Lyapunov functions for time-varying systems satisfying generalized conditions of Matrosov theorem

Abstract

The classical Matrosov theorem concludes uniform asymptotic stability of time-varying systems via a weak Lyapunov function (positive definite, decrescent, with negative semi-definite derivative along solutions) and another auxiliary function with derivative that is strictly nonzero where the derivative of the Lyapunov function is zero (Mastrosov in J Appl Math Mech 26:1337–1353, 1962). Recently, several generalizations of the classical Matrosov theorem have been reported in Loria et al. (IEEE Trans Autom Control 50:183–198, 2005).

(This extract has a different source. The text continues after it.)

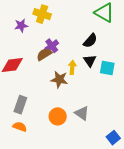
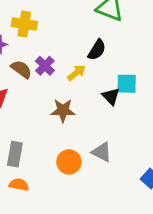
brown semicircle: (44, 54) -> (21, 69), moved, turned 77
black triangle: (90, 61) -> (111, 96), moved
yellow arrow: (72, 67) -> (76, 73), moved, turned 56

None of these results provides a construction of a strong Lyapunov function (positive definite, decrescent, with negative definite derivative along solutions) which is a very useful analysis and controller design tool for nonlinear systems. Inspired by generalized Matrosov conditions in Loria et al. (IEEE Trans Autom Control 50:183–198, 2005), we provide a construction of a strong Lyapunov function via an appropriate weak Lyapunov function and a set of Lyapunov-like functions whose derivatives along solutions of the system satisfy inequalities that have a particular triangular structure. Our results will be very useful in a range of situations where strong Lyapunov functions are needed, such as robustness analysis and Lyapunov function-based controller redesign. We illustrate our results by constructing a strong Lyapunov function for a simple Euler-Lagrange system controlled by an adaptive controller and use this result to determine an ISS controller.